### TASK BRIEF
The answer must reproduce all of the data below exactly and contain no images.

BEGIN GIVEN INFORMATION

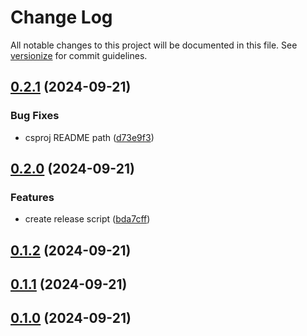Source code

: # Change Log

All notable changes to this project will be documented in this file. See [versionize](https://github.com/versionize/versionize) for commit guidelines.

<a name="0.2.1"></a>
## [0.2.1](https://www.github.com/koko-u/DotnetHelpers/releases/tag/v0.2.1) (2024-09-21)

### Bug Fixes

* csproj README path ([d73e9f3](https://www.github.com/koko-u/DotnetHelpers/commit/d73e9f3ab83933f0fafd483dc3a18b752d475e74))

<a name="0.2.0"></a>
## [0.2.0](https://www.github.com/koko-u/DotnetHelpers/releases/tag/v0.2.0) (2024-09-21)

### Features

* create release script ([bda7cff](https://www.github.com/koko-u/DotnetHelpers/commit/bda7cff0ec3190b5c43f8b9808816798bb262973))

<a name="0.1.2"></a>
## [0.1.2](https://www.github.com/koko-u/DotnetHelpers/releases/tag/v0.1.2) (2024-09-21)

<a name="0.1.1"></a>
## [0.1.1](https://www.github.com/koko-u/DotnetHelpers/releases/tag/v0.1.1) (2024-09-21)

<a name="0.1.0"></a>
## [0.1.0](https://www.github.com/koko-u/DotnetHelpers/releases/tag/v0.1.0) (2024-09-21)

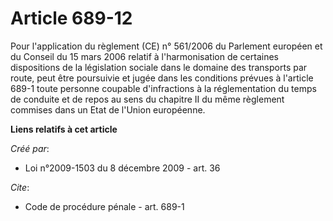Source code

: # Article 689-12

Pour l'application du règlement (CE) n° 561/2006 du Parlement européen et du Conseil du 15 mars 2006 relatif à
l'harmonisation de certaines dispositions de la législation sociale dans le domaine des transports par route, peut être
poursuivie et jugée dans les conditions prévues à l'article 689-1 toute personne coupable d'infractions à la réglementation
du temps de conduite et de repos au sens du chapitre II du même règlement commises dans un Etat de l'Union européenne.

**Liens relatifs à cet article**

_Créé par_:

  - Loi n°2009-1503 du 8 décembre 2009 - art. 36

_Cite_:

  - Code de procédure pénale - art. 689-1
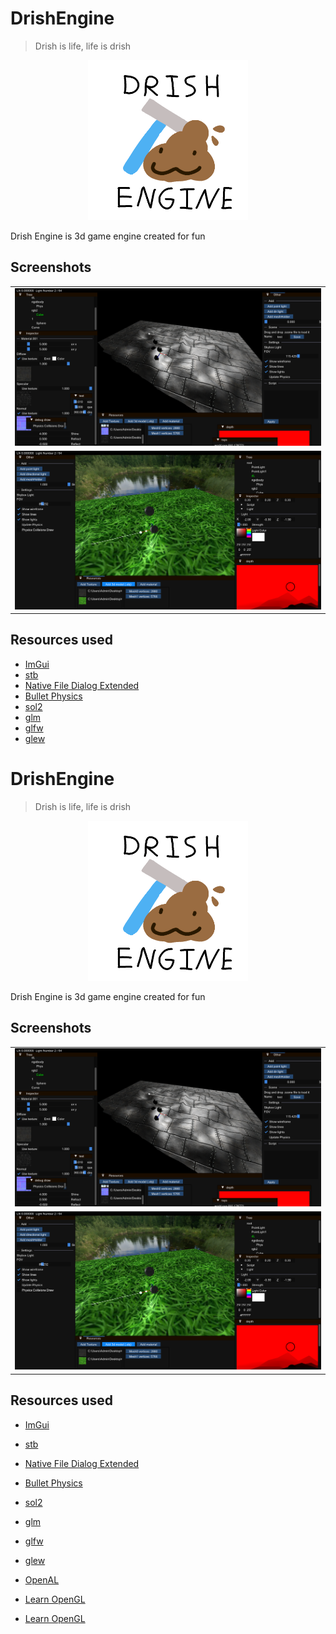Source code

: # DrishEngine

>Drish is life, life is drish
<p align="center">
  <img src="images/logo.png" width="256" >
</p>

Drish Engine is 3d game engine created for fun

## Screenshots
<table>
  <tr><td><img src="images/screenshot_1.png" alt="screenshot" /></td></tr>
  <tr><td><img src="images/screenshot_2.png" alt="screenshot" /></td></tr>
</table>

## Resources used
- [ImGui](https://github.com/ocornut/imgui)
- [stb](https://github.com/nothings/)
- [Native File Dialog Extended](https://github.com/btzy/nativefiledialog-extended)
- [Bullet Physics](https://github.com/bulletphysics/bullet3)
- [sol2](https://github.com/ThePhD/sol2)
- [glm](https://github.com/g-truc/glm)
- [glfw](https://github.com/glfw/glfw)
- [glew](https://github.com/nigels-com/glew)
# DrishEngine

>Drish is life, life is drish
<p align="center">
  <img src="images/logo.png" width="256" >
</p>

Drish Engine is 3d game engine created for fun

## Screenshots
<table>
  <tr><td><img src="images/screenshot_1.png" alt="screenshot" /></td></tr>
  <tr><td><img src="images/screenshot_2.png" alt="screenshot" /></td></tr>
</table>

## Resources used
- [ImGui](https://github.com/ocornut/imgui)
- [stb](https://github.com/nothings/)
- [Native File Dialog Extended](https://github.com/btzy/nativefiledialog-extended)
- [Bullet Physics](https://github.com/bulletphysics/bullet3)
- [sol2](https://github.com/ThePhD/sol2)
- [glm](https://github.com/g-truc/glm)
- [glfw](https://github.com/glfw/glfw)
- [glew](https://github.com/nigels-com/glew)
- [OpenAL](https://github.com/kcat/openal-soft)
- [Learn OpenGL](https://learnopengl.com/)

- [Learn OpenGL](https://learnopengl.com/)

END GIVEN INFORMATION

### WRITTEN SOLUTION
Source code

: # Change Log

All notable changes to this project will be documented in this file. See [versionize](https://github.com/versionize/versionize) for commit guidelines.

<a name="0.2.1"></a>
## [0.2.1](https://www.github.com/koko-u/DotnetHelpers/releases/tag/v0.2.1) (2024-09-21)

### Bug Fixes

* csproj README path ([d73e9f3](https://www.github.com/koko-u/DotnetHelpers/commit/d73e9f3ab83933f0fafd483dc3a18b752d475e74))

<a name="0.2.0"></a>
## [0.2.0](https://www.github.com/koko-u/DotnetHelpers/releases/tag/v0.2.0) (2024-09-21)

### Features

* create release script ([bda7cff](https://www.github.com/koko-u/DotnetHelpers/commit/bda7cff0ec3190b5c43f8b9808816798bb262973))

<a name="0.1.2"></a>
## [0.1.2](https://www.github.com/koko-u/DotnetHelpers/releases/tag/v0.1.2) (2024-09-21)

<a name="0.1.1"></a>
## [0.1.1](https://www.github.com/koko-u/DotnetHelpers/releases/tag/v0.1.1) (2024-09-21)

<a name="0.1.0"></a>
## [0.1.0](https://www.github.com/koko-u/DotnetHelpers/releases/tag/v0.1.0) (2024-09-21)

Source code

: # Article 689-12

Pour l'application du règlement (CE) n° 561/2006 du Parlement européen et du Conseil du 15 mars 2006 relatif à
l'harmonisation de certaines dispositions de la législation sociale dans le domaine des transports par route, peut être
poursuivie et jugée dans les conditions prévues à l'article 689-1 toute personne coupable d'infractions à la réglementation
du temps de conduite et de repos au sens du chapitre II du même règlement commises dans un Etat de l'Union européenne.

**Liens relatifs à cet article**

_Créé par_:

  - Loi n°2009-1503 du 8 décembre 2009 - art. 36

_Cite_:

  - Code de procédure pénale - art. 689-1
Source code

: # DrishEngine

>Drish is life, life is drish
<p align="center">
  <img src="images/logo.png" width="256" >
</p>

Drish Engine is 3d game engine created for fun

## Screenshots
<table>
  <tr><td><img src="images/screenshot_1.png" alt="screenshot" /></td></tr>
  <tr><td><img src="images/screenshot_2.png" alt="screenshot" /></td></tr>
</table>

## Resources used
- [ImGui](https://github.com/ocornut/imgui)
- [stb](https://github.com/nothings/)
- [Native File Dialog Extended](https://github.com/btzy/nativefiledialog-extended)
- [Bullet Physics](https://github.com/bulletphysics/bullet3)
- [sol2](https://github.com/ThePhD/sol2)
- [glm](https://github.com/g-truc/glm)
- [glfw](https://github.com/glfw/glfw)
- [glew](https://github.com/nigels-com/glew)
# DrishEngine

>Drish is life, life is drish
<p align="center">
  <img src="images/logo.png" width="256" >
</p>

Drish Engine is 3d game engine created for fun

## Screenshots
<table>
  <tr><td><img src="images/screenshot_1.png" alt="screenshot" /></td></tr>
  <tr><td><img src="images/screenshot_2.png" alt="screenshot" /></td></tr>
</table>

## Resources used
- [ImGui](https://github.com/ocornut/imgui)
- [stb](https://github.com/nothings/)
- [Native File Dialog Extended](https://github.com/btzy/nativefiledialog-extended)
- [Bullet Physics](https://github.com/bulletphysics/bullet3)
- [sol2](https://github.com/ThePhD/sol2)
- [glm](https://github.com/g-truc/glm)
- [glfw](https://github.com/glfw/glfw)
- [glew](https://github.com/nigels-com/glew)
- [OpenAL](https://github.com/kcat/openal-soft)
- [Learn OpenGL](https://learnopengl.com/)

- [Learn OpenGL](https://learnopengl.com/)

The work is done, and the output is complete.